**Exercices à faire:**
**A)** Modifiez l’extrait sur les discriminations dans l’enseignement supérieur en le recopiant à partir de « L’équipe de recherche » et jusqu’à « Rodrigues, Pierre-Olivier Weiss. », avec « agents » à la place de « personnels ».
**B)** Relevez toutes les années citées dans l’extrait sur les discriminations dans l’enseignement supérieur.

**Extrait du texte:**
L’équipe de recherche ACADISCRI (visant à mesurer et analyser systématiquement l’expérience des discriminations vécue à la fois par les étudiant·e·s et par les personnels de l’ESR) est composée de Tana Bao, Romane Blassel, Géraldine Bozec, Marguerite Cognet, Fabrice Dhume, Camille Gillet, Abdellali Hajjat, Christelle Hamel, Hanane Karimi, Cécile Rodrigues, Pierre-Olivier Weiss.
Le domaine de l’enseignement supérieur et de la recherche (ESR) en France commence aujourd’hui à être bien analysé sous l’angle des inégalités sociales et de leur évolution en général. Il l’est sensiblement moins sous l’angle des discriminations – problématique qui fait l’objet d’une reconnaissance institutionnelle ambiguë, et d’une évaluation scientifique encore balbutiante. Reconnaissance politique, connaissance scientifique et action publique sont ainsi à construire simultanément sur une question majeure, mais restée jusqu’ici en déshérence.
Sortir du flou, nommer le problème
Politiquement, la question des discriminations dans l’enseignement supérieur fait l’objet d’une lente reconnaissance. En 1998, la nouvelle « priorité de l’État » de lutter contre la discrimination raciale, initiée par la gauche, n’a pas semblé concerner l’ESR. Après le retour aux affaires de la droite, en 2002, la question s’efface progressivement au profit du thème de « l’égalité des chances », réduit aux dispositifs élitistes pour l’accès aux grandes écoles. Puis en 2008, c’est sous le mot d’ordre de la « diversité » que le rapport commandé par le ministère à Michel Wieviorka réintroduit cette question. Ce rapport pointe les « discriminations systémiques et les mécanismes qui s’en rapprochent », tout en posant, sans plus d’enquête (puisqu’à cette date il n’existe pas de travaux scientifiques sur cette question en France), que le « racisme concret » aurait lieu principalement « autour » des études (accès à l’emploi, logement…).

**Entrées d’un jeu de données:**
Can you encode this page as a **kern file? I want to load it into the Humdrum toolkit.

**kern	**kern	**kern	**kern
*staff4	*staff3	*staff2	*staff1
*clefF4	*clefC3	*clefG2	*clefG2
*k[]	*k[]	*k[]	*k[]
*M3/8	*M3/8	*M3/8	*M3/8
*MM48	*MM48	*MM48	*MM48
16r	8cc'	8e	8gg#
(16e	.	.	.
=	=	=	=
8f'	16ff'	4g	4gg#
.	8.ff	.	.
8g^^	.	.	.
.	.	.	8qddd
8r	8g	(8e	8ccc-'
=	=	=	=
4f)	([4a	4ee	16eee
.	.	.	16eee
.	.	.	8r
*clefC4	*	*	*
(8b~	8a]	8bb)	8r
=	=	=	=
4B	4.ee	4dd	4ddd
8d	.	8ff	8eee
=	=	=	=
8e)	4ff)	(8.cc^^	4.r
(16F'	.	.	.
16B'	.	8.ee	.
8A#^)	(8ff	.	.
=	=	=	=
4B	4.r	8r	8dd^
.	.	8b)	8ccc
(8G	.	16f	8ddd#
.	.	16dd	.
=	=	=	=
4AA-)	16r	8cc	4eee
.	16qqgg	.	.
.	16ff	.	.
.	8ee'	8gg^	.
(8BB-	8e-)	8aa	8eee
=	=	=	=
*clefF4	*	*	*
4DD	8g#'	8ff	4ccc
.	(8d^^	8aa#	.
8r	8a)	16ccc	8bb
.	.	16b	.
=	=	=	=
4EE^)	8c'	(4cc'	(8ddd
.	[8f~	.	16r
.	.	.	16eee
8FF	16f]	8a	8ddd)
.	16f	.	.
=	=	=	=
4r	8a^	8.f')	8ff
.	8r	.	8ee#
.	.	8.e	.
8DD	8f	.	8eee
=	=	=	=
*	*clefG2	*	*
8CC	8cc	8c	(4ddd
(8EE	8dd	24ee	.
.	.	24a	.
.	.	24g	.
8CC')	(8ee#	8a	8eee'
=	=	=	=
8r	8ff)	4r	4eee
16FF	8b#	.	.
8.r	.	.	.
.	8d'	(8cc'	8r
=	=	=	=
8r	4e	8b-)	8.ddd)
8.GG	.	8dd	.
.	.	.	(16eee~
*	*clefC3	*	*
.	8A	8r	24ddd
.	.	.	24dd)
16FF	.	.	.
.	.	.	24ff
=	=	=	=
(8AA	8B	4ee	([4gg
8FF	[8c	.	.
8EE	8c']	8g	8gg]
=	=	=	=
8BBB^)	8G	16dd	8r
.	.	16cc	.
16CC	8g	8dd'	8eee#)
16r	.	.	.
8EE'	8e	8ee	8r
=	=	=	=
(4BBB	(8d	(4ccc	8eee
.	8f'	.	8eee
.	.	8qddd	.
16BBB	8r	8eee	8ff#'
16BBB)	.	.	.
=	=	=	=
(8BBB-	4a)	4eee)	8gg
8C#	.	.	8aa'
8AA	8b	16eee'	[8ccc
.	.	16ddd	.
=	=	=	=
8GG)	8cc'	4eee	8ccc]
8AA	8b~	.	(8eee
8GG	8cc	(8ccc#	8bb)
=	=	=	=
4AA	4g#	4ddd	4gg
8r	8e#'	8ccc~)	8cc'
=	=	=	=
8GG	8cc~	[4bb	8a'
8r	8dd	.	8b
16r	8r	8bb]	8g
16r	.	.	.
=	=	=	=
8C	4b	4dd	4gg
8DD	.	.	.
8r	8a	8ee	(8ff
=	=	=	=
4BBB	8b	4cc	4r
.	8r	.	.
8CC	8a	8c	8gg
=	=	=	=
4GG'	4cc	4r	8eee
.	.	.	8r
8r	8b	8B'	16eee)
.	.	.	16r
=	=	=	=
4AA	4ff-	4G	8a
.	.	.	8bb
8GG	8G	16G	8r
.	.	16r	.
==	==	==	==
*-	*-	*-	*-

**Réponses ci-dessous:**
**A)**
L’équipe de recherche ACADISCRI (visant à mesurer et analyser systématiquement l’expérience des discriminations vécue à la fois par les étudiant·e·s et par les agents de l’ESR) est composée de Tana Bao, Romane Blassel, Géraldine Bozec, Marguerite Cognet, Fabrice Dhume, Camille Gillet, Abdellali Hajjat, Christelle Hamel, Hanane Karimi, Cécile Rodrigues, Pierre-Olivier Weiss.

**B)** 1998, 2002, 2008